Task to complete. With the pictures omitted, repeat exactly the lines below starting with the line that has "www.pass.gouv.fr/" and going on through the line that has "Medium viscositeit voor optimale controle".

Data excerpts.

=== Section Start ===

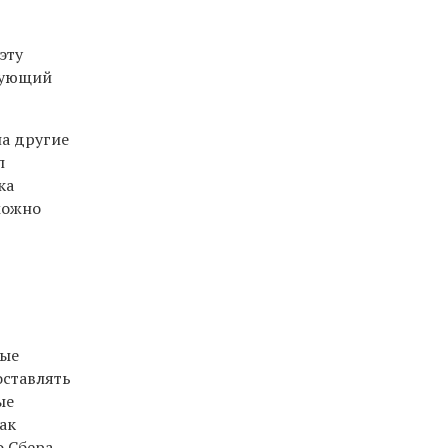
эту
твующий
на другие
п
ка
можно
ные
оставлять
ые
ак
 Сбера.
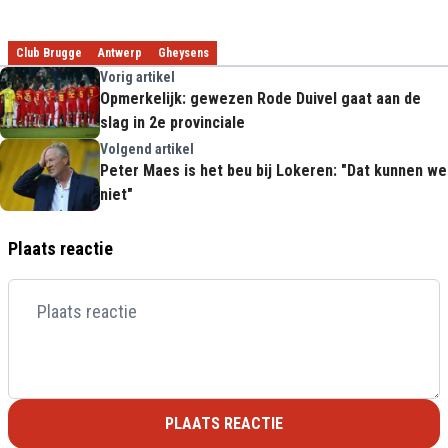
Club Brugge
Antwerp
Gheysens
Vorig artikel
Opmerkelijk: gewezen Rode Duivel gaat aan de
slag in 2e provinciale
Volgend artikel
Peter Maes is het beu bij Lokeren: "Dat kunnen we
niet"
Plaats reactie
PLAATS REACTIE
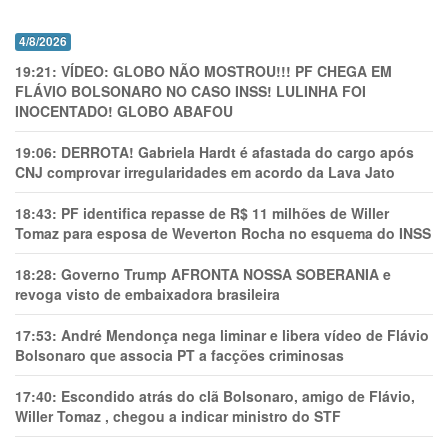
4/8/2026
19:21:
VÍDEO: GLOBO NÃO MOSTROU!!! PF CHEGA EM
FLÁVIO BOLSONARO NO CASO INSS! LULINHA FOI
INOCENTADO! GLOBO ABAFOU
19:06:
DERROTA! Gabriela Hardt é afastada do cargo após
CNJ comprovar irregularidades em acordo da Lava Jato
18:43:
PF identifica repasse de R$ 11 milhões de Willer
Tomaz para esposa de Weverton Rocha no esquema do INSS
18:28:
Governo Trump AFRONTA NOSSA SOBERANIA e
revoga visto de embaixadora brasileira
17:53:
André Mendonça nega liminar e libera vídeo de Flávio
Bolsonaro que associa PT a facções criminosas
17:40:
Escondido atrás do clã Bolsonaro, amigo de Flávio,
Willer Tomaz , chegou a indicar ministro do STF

=== Section End ===
=== Section Start ===

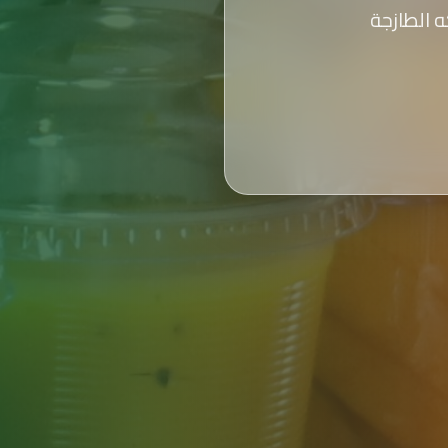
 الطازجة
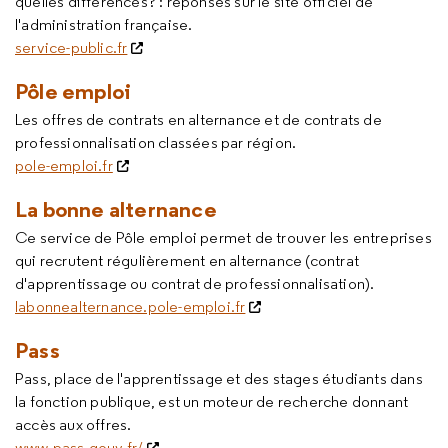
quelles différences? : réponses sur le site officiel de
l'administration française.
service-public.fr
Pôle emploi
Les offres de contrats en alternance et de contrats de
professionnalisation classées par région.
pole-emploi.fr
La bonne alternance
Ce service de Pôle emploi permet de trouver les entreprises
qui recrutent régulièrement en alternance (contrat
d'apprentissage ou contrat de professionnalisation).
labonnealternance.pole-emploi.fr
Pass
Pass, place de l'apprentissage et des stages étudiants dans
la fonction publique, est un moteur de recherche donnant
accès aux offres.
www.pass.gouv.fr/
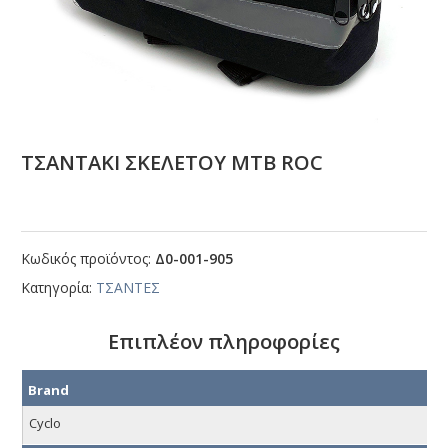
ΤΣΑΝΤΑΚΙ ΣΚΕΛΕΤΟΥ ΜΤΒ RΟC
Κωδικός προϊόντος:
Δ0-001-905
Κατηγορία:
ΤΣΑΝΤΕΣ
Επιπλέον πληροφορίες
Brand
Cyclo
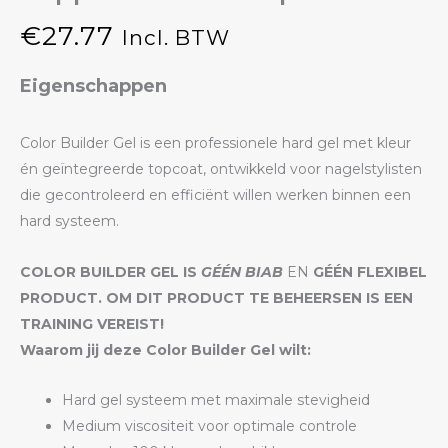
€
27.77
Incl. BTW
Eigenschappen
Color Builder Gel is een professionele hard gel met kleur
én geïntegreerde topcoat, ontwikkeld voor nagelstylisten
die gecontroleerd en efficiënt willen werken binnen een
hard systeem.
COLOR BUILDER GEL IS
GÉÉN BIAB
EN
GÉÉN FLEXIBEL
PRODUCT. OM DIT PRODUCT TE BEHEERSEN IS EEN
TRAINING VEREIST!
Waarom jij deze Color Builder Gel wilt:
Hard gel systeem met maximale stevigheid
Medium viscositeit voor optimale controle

=== Section End ===
=== Section Start ===

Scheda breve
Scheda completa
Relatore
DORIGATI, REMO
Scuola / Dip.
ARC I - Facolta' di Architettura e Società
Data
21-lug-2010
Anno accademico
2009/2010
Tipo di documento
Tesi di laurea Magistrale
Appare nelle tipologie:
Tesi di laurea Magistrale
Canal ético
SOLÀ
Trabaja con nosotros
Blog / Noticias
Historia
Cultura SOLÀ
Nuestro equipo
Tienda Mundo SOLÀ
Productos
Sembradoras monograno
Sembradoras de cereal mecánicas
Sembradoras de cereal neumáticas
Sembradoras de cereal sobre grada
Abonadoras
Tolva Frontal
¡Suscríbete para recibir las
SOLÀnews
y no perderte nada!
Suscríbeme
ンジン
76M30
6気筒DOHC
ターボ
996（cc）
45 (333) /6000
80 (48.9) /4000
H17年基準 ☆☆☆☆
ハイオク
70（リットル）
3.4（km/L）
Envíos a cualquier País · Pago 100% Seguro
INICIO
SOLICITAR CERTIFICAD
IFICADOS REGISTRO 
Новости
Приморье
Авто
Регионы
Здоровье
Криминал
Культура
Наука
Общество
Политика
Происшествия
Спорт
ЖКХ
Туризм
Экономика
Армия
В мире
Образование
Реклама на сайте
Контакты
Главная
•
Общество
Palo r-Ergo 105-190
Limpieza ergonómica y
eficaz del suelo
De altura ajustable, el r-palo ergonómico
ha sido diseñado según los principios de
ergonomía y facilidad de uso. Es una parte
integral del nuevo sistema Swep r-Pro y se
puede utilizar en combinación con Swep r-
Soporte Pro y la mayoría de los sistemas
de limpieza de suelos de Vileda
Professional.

=== Section End ===

The answer.
www.pass.gouv.fr/
ΤΣΑΝΤΑΚΙ ΣΚΕΛΕΤΟΥ ΜΤΒ RΟC
Κωδικός προϊόντος:
Δ0-001-905
Κατηγορία:
ΤΣΑΝΤΕΣ
Επιπλέον πληροφορίες
Brand
Cyclo
€
27.77
Incl. BTW
Eigenschappen
Color Builder Gel is een professionele hard gel met kleur
én geïntegreerde topcoat, ontwikkeld voor nagelstylisten
die gecontroleerd en efficiënt willen werken binnen een
hard systeem.
COLOR BUILDER GEL IS
GÉÉN BIAB
EN
GÉÉN FLEXIBEL
PRODUCT. OM DIT PRODUCT TE BEHEERSEN IS EEN
TRAINING VEREIST!
Waarom jij deze Color Builder Gel wilt:
Hard gel systeem met maximale stevigheid
Medium viscositeit voor optimale controle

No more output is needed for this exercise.